In 1967, Stephen conceived the idea of founding an international journal as a means of providing a channel for the resumption of serious research and meaningful dialogue among scholars East and West, through publication of significant contributions to the field of East European history, sociology, economics, literature and other social sciences. For the following forty-two years, over one thousand articles by scholars young and old appeared in the East European Quarterly under his editorship. In 1970, he entered into collaboration with Columbia University Press to distribute the East European Monographs series devoted to scholarly studies on, or related to, East Central and Southeastern Europe. The East European Monographs now comprises over 800 volumes produced by members of the international intellectual community. His own research and publication record is equally prolific: Stephen has authored more than 250 articles and contributions to books, and authored or co-authored over 15 books.
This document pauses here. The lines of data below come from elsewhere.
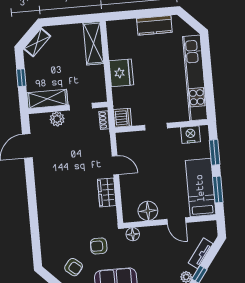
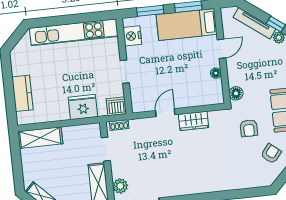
kitchen counter: (154, 25) -> (22, 93), moved
fridge: (121, 73) -> (83, 107), moved
plant: (57, 119) -> (120, 186), moved
floor lamp: (148, 211) -> (216, 73), width x0.53, depth x0.53
tv unit: (201, 253) -> (254, 23), width x1.41

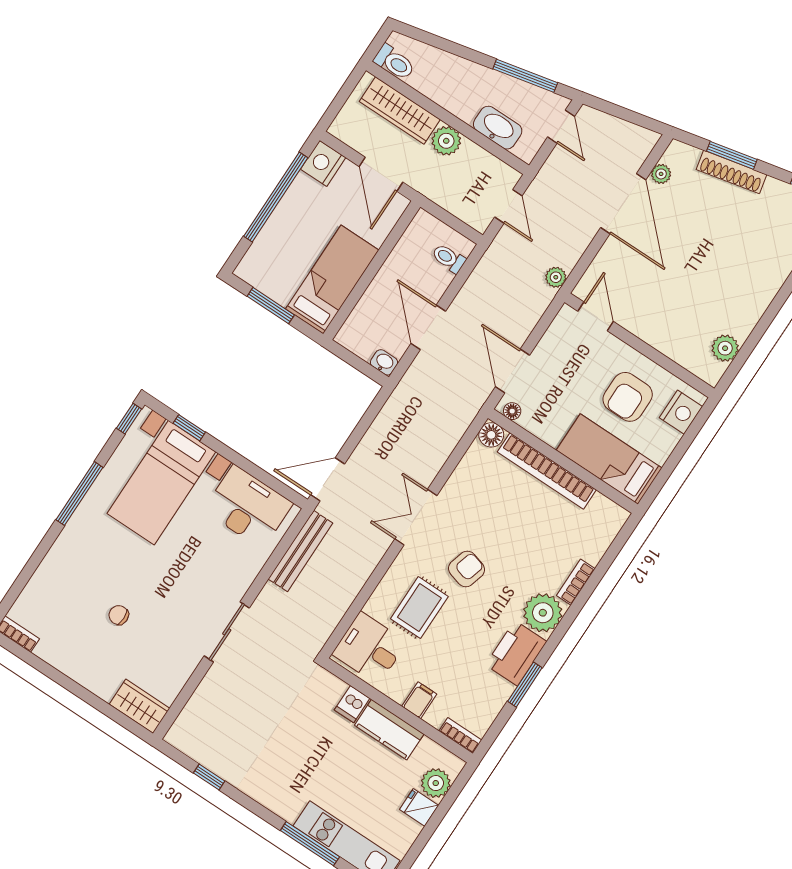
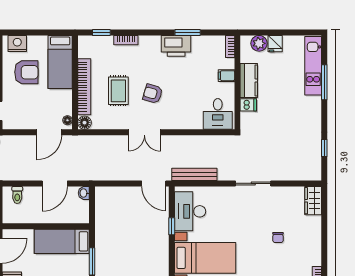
window: (189, 428) -> (172, 226), moved
window: (612, 552) -> (101, 32), added
rug: (419, 608) -> (118, 91), moved, turned 90
plant: (543, 613) -> (150, 46), removed

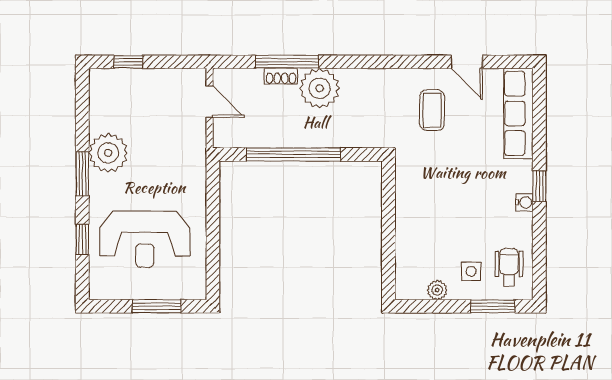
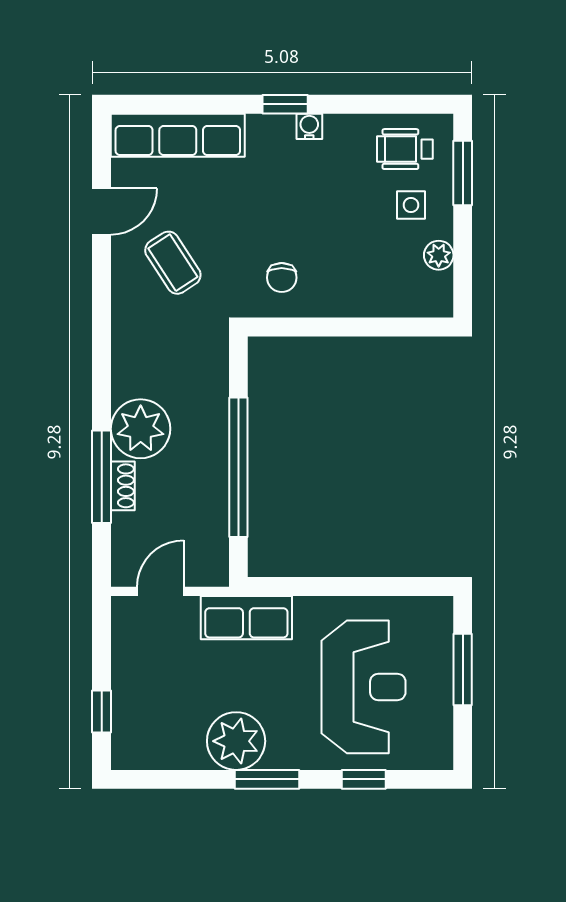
coffee table: (432, 110) -> (173, 263), turned 57
row of seats: (192, 160) -> (246, 618), added
chair: (422, 184) -> (282, 278), added

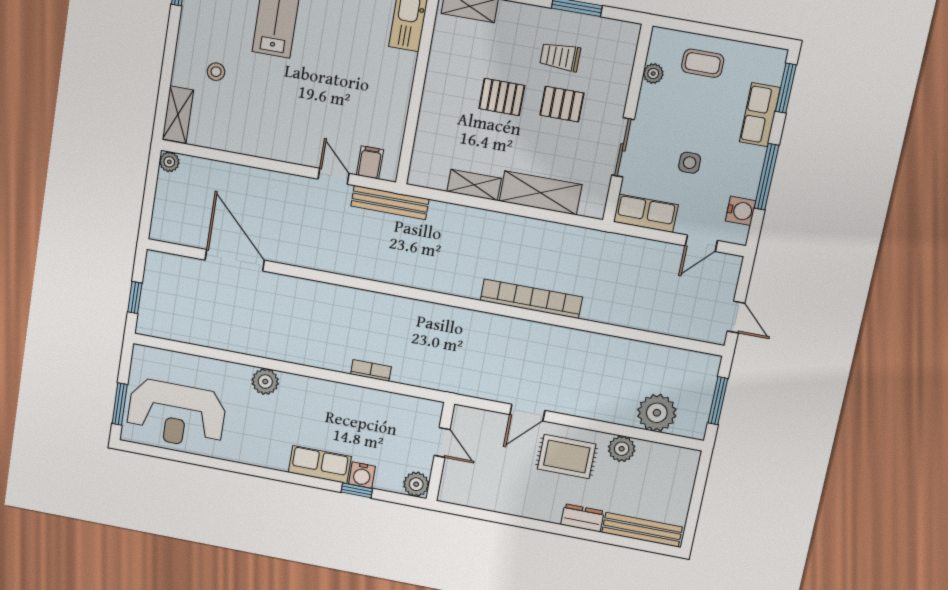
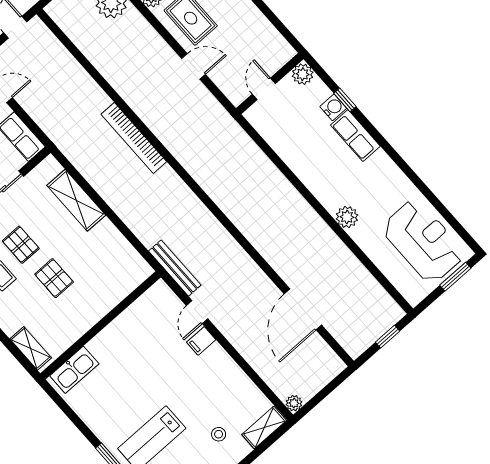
filing cabinet: (370, 162) -> (201, 341), moved
shelving: (474, 185) -> (114, 238), removed
bookcase: (371, 370) -> (272, 171), removed

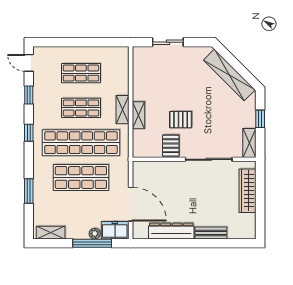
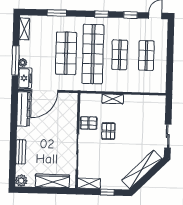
sliding door: (168, 42) -> (168, 136), moved
shelving: (123, 110) -> (117, 87), removed
dresser: (171, 231) -> (23, 109), moved
plant: (248, 231) -> (21, 181), added

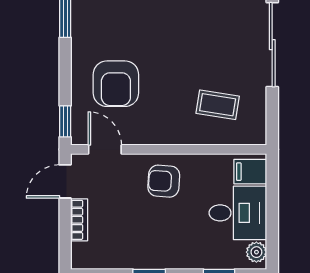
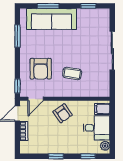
coffee table: (218, 105) -> (72, 73), moved
door: (105, 149) -> (36, 99), swing flipped
armchair: (164, 181) -> (63, 113), turned -129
Stephen received many honors and awards for his scholarship, including Doctor Honoris Causa from Maria Curie-Sklodowska University (Poland, 2006) and the University of Craiova (Romania, 1994); Guggenheim Fellowship; Carnegie Endowment for International Peace grant; and several National Endowment for the Humanities research grants. He was a member of the Hungarian Academy of Science and the Romanian Academy. His highest honor was being awarded the Harvard University Graduate School of Arts and Sciences Centennial Medal in 2010, for his "lifelong commitment to chronicling the history of East and Central Europe, tireless support of junior scholars in the field, and remarkable legacy as a scholarly publisher."

Stephen was an avid bridge player, a fierce proponent of the net game in tennis and table tennis, and a knowledgeable opera fan. He once stumped the Metropolitan Opera's Saturday Matinee Radio Broadcasts expert and won himself a nice set of records. A world traveler who spent countless hours studying train, plane, and boat schedules only Antarctica remained an unvisited continent.
He will be greatly missed by his wife of 63 years, Anne; daughters Wendy Focht and Nancy Tyson; granddaughters Elizabeth and Lindsay Focht; and loyal cadre of former students who know him as "the Chief."